* EXERCISE OBJECTIVE:
Repeat word for word the part of the records that opens with their first line and closes with the line containing "genus: Hesperantha", including both of those lines.

-----

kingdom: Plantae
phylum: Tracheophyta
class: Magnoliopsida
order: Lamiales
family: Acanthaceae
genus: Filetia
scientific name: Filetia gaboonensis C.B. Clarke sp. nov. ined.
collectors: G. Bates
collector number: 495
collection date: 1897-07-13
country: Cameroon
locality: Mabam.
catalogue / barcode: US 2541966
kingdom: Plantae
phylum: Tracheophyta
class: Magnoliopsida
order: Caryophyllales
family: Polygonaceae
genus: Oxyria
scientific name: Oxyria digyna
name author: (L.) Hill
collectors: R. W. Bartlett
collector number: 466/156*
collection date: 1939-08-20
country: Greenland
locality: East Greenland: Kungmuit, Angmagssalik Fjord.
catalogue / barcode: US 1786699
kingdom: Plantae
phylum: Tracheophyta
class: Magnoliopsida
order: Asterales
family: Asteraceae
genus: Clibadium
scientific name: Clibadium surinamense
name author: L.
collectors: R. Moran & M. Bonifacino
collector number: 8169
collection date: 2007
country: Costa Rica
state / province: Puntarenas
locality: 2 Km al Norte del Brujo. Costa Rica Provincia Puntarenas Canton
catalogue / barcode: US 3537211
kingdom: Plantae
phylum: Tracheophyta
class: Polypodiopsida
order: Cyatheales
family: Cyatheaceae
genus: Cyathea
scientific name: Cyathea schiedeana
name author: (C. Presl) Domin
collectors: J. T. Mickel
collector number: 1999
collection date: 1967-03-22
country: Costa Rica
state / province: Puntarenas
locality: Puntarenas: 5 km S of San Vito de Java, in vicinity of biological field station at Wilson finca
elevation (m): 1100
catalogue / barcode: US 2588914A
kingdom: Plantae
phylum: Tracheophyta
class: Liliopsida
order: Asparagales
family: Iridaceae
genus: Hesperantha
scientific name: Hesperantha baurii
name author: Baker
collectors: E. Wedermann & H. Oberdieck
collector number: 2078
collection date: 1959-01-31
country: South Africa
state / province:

-----

* COMPLETE ANSWER:
kingdom: Plantae
phylum: Tracheophyta
class: Magnoliopsida
order: Lamiales
family: Acanthaceae
genus: Filetia
scientific name: Filetia gaboonensis C.B. Clarke sp. nov. ined.
collectors: G. Bates
collector number: 495
collection date: 1897-07-13
country: Cameroon
locality: Mabam.
catalogue / barcode: US 2541966
kingdom: Plantae
phylum: Tracheophyta
class: Magnoliopsida
order: Caryophyllales
family: Polygonaceae
genus: Oxyria
scientific name: Oxyria digyna
name author: (L.) Hill
collectors: R. W. Bartlett
collector number: 466/156*
collection date: 1939-08-20
country: Greenland
locality: East Greenland: Kungmuit, Angmagssalik Fjord.
catalogue / barcode: US 1786699
kingdom: Plantae
phylum: Tracheophyta
class: Magnoliopsida
order: Asterales
family: Asteraceae
genus: Clibadium
scientific name: Clibadium surinamense
name author: L.
collectors: R. Moran & M. Bonifacino
collector number: 8169
collection date: 2007
country: Costa Rica
state / province: Puntarenas
locality: 2 Km al Norte del Brujo. Costa Rica Provincia Puntarenas Canton
catalogue / barcode: US 3537211
kingdom: Plantae
phylum: Tracheophyta
class: Polypodiopsida
order: Cyatheales
family: Cyatheaceae
genus: Cyathea
scientific name: Cyathea schiedeana
name author: (C. Presl) Domin
collectors: J. T. Mickel
collector number: 1999
collection date: 1967-03-22
country: Costa Rica
state / province: Puntarenas
locality: Puntarenas: 5 km S of San Vito de Java, in vicinity of biological field station at Wilson finca
elevation (m): 1100
catalogue / barcode: US 2588914A
kingdom: Plantae
phylum: Tracheophyta
class: Liliopsida
order: Asparagales
family: Iridaceae
genus: Hesperantha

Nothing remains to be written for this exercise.